(Tasks and exercises)
A – Sum up the text about the RRDtool graph for folder size in two sentences.
B – Carry on the explanation of the RRDtool graph in the folder-size text from where it stops, keeping its bulleted style.

And below is the RRDtool update command for each check that is performed. Here we update the RRD file with the last check time, the folder size in MB, the warning level and critical level.


Finally, we have the RRDtool graph command that generates a nice, custom graph for visual output of performance data.

rrdtool graph - \
--slope-mode \
--height 180 \
--grid-dash 1:2 \
--title="Folder Size" \
--base 1024 \
--units-exponent 0 \
--vertical-label "Size (in MB)" \
--imgformat=PNG \
DEF:a=rrd_source:ds_source_0:AVERAGE \
DEF:w=rrd_source:ds_source_1:AVERAGE \
DEF:c=rrd_source:ds_source_2:AVERAGE \
CDEF:cdefa=a \
CDEF:cdefw=w \
CDEF:cdefc=c \
AREA:a#54EC48:"Space Used" \
LINE:cdefa#24BC14: \
GPRINT:a:LAST:"Current\: %.0lf MB" \
GPRINT:a:AVERAGE:"Average\: %.0lf MB" \
GPRINT:a:MAX:"Maximum\: %.0lf MB\n" \
LINE2:cdefw#ECD748:"Warning Threshold\:" \
GPRINT:cdefw:LAST:"%.0lf MB" \
LINE2:cdefc#EA644A:"Critical Threshold\:" \
GPRINT:cdefc:LAST:"%.0lf MB\n" \
CDEF:cdefws=a,cdefw,GT,a,0,IF \
AREA:cdefws#ECD748 \
CDEF:cdefcs=a,cdefc,GT,a,0,IF \
AREA:cdefcs#EA644A \
-c GRID#C0C0C0 \
-c MGRID#404040 \

Explanation of the RRDtool graph

  • rrdtool graph - this will tell rrdtool that we’re making a graph, and the output will go to stdout (needed for GroundWork, otherwise you can put something like folder_size.png).
  • --slope-mode - this gives the graph a nice organic look, rather than the default step-like lines.
  • --height 180 - make the graph 180 pixels in height.
  • --grid-dash 1:2 - this will make the grid lines slightly dashed (1:3 ratio will make a dotted line).
  • --title "Folder Size" - gives the graph a nice large title.
  • --base 1024 - as we are graphing storage, we want the numbers in base 2.
  • --units-exponent 0 - this will prevent automatic y-axis scaling (it messes up my graph).

(The data)
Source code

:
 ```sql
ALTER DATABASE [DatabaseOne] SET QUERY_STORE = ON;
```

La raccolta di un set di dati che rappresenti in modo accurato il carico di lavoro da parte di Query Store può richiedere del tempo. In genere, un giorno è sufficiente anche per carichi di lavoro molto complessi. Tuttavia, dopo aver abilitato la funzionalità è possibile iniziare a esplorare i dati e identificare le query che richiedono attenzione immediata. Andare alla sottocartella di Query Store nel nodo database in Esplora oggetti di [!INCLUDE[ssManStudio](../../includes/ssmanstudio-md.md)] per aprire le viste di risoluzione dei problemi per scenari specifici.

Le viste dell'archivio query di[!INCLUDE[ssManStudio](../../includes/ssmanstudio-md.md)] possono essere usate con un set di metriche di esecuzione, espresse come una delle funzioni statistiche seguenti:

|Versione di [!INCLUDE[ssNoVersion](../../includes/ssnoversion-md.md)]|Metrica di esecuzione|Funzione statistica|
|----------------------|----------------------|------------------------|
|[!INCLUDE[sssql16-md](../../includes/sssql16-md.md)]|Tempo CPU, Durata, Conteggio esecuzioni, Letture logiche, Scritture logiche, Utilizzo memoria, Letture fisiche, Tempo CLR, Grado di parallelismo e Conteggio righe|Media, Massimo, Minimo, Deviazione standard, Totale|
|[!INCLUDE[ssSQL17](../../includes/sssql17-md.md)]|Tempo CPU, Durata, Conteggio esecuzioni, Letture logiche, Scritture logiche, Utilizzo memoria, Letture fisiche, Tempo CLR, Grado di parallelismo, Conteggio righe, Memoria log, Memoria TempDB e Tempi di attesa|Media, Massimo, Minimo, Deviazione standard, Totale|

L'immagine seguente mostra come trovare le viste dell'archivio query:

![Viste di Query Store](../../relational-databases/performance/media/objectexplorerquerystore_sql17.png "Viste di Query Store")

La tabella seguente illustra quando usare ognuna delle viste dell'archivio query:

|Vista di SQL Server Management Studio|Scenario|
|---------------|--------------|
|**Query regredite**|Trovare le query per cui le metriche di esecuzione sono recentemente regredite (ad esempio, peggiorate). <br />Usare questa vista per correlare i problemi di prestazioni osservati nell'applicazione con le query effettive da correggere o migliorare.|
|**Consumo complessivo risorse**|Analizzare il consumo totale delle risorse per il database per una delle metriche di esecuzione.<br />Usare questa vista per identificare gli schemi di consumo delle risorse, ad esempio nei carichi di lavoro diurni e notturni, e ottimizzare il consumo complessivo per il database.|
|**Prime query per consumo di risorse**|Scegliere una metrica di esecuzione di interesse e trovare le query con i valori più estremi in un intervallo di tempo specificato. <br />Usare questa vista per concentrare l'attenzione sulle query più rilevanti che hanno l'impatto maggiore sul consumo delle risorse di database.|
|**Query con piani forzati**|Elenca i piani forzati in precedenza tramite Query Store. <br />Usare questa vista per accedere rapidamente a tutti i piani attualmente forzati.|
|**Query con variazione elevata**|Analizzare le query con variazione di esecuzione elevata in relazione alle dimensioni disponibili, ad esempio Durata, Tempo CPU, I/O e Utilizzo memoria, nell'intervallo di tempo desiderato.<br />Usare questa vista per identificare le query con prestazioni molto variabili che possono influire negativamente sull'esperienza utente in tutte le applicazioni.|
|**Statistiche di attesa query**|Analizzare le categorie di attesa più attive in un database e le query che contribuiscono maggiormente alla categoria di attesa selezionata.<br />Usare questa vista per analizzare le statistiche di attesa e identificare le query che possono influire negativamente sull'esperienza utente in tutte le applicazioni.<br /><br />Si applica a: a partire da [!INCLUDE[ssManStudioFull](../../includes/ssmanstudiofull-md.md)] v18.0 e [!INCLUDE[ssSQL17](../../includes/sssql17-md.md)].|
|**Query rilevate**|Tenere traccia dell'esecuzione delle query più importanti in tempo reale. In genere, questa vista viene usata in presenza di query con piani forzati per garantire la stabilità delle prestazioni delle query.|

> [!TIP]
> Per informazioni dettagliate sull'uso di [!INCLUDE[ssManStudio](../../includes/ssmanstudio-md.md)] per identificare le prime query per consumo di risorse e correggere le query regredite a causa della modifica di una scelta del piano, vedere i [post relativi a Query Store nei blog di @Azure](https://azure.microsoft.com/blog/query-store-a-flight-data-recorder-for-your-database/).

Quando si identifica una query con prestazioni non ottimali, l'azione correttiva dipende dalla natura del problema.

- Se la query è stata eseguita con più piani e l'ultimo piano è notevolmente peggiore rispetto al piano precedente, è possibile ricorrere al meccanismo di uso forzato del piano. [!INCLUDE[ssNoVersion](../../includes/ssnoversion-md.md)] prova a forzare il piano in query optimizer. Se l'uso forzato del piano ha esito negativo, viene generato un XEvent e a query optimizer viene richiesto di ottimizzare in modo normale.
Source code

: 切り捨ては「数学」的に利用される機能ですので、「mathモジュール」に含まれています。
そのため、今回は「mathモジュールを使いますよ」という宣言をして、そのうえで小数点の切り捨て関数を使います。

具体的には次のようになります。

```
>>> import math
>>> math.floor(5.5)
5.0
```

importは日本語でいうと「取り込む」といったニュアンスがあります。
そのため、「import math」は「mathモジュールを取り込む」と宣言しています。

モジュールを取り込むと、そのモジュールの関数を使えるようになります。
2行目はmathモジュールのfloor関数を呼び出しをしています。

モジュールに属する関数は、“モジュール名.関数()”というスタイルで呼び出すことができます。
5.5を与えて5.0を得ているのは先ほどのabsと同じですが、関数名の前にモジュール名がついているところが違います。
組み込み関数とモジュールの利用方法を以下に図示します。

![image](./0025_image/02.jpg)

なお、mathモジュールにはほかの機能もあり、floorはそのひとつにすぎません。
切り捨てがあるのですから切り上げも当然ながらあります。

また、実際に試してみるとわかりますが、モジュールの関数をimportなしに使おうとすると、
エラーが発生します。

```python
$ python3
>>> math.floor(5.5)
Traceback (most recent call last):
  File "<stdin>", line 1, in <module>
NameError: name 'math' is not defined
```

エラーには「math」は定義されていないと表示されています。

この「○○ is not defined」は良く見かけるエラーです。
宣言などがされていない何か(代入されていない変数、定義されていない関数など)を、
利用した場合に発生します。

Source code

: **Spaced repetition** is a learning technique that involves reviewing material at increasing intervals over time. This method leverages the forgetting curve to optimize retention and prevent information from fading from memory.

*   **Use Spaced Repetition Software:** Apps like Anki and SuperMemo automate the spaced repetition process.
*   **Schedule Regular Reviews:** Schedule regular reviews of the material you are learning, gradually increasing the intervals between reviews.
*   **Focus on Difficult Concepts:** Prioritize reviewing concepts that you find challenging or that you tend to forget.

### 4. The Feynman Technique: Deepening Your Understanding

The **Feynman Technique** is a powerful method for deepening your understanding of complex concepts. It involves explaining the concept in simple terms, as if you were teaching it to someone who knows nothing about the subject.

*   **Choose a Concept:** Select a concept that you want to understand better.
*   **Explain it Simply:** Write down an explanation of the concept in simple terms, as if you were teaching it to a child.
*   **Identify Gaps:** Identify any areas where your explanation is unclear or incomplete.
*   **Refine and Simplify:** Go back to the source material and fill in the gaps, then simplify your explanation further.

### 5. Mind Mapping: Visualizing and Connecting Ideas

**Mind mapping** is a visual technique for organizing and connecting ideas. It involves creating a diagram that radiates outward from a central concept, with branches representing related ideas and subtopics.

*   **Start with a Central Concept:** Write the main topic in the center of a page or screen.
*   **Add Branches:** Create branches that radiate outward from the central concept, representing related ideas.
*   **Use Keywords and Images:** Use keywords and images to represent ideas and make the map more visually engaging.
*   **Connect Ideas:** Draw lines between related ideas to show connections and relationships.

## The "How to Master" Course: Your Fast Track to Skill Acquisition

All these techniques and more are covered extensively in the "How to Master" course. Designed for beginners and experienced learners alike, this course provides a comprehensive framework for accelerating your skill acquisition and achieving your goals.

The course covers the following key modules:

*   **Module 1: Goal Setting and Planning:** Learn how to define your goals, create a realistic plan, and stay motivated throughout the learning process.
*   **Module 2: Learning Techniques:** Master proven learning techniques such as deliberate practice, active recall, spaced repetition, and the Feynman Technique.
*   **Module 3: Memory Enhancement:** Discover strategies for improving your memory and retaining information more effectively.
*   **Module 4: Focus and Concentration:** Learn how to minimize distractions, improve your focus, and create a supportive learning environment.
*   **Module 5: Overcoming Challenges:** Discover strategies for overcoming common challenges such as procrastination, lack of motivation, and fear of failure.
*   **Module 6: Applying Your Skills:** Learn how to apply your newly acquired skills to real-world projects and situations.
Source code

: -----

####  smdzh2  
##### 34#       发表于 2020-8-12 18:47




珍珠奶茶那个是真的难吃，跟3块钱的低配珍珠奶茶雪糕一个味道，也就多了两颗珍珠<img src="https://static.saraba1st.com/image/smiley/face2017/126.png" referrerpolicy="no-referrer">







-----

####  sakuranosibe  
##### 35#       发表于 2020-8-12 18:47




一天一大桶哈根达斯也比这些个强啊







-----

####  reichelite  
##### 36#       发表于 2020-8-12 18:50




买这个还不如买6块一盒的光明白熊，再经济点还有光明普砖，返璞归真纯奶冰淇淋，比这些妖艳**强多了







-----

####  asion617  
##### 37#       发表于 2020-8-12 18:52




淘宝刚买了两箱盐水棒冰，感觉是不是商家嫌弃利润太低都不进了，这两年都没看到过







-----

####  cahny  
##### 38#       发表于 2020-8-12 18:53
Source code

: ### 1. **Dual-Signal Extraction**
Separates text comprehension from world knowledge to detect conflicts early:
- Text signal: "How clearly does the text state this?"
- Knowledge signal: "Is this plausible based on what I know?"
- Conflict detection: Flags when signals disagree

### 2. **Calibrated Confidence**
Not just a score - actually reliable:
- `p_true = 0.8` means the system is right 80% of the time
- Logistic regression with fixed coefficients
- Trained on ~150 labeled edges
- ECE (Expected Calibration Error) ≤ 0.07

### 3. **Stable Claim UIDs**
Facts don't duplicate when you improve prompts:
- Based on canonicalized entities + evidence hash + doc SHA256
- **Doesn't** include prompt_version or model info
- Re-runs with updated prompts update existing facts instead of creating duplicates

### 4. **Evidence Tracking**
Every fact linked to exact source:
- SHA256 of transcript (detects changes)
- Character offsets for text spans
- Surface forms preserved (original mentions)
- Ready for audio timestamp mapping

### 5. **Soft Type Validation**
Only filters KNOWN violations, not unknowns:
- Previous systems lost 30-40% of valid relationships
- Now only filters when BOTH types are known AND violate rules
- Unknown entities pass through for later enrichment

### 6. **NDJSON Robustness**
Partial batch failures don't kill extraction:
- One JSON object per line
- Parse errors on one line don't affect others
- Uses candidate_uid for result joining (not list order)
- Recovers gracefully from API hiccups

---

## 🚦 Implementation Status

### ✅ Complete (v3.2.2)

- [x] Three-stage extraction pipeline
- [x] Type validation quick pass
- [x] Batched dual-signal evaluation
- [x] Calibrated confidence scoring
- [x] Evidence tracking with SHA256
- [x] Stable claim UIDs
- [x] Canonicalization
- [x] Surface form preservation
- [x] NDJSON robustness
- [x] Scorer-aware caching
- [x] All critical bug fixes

(Numbered responses)
A – The text gives an RRDtool graph command that generates a custom graph of folder size performance data, showing the space used alongside warning and critical thresholds. It then explains several of the command's options: the dash sends output to stdout for GroundWork, --slope-mode gives smooth rather than step-like lines, --height 180 sets the height in pixels, --grid-dash 1:2 makes the grid lines slightly dashed, --title adds a large title, --base 1024 puts the storage numbers in base 2, and --units-exponent 0 prevents automatic y-axis scaling.

B –
  • --vertical-label "Size (in MB)" - puts a label on the left-hand side of the graph (text is printed vertically).
  • --imgformat=PNG - format the output image as a PNG.
  • DEF:a=rrd_source:ds_source_0:AVERAGE - set a variable a with the value of the folder size in MB.
  • DEF:w=rrd_source:ds_source_1:AVERAGE - set a variable w (warning) with the warning level value.
  • DEF:c=rrd_source:ds_source_2:AVERAGE - set a variable c (critical) with the critical level value.
  • CDEF:cdefa/w/c=a/w/c - define more variables for later calculations.
  • AREA:a#54EC48:"Space Used" - define an area on the graph with the variable (a), and the colour (#54EC48) (colour is made with rgb components) and a legend “Space Used”.
  • LINE:cdefa#24BC14: - graph a line at the top of the main area.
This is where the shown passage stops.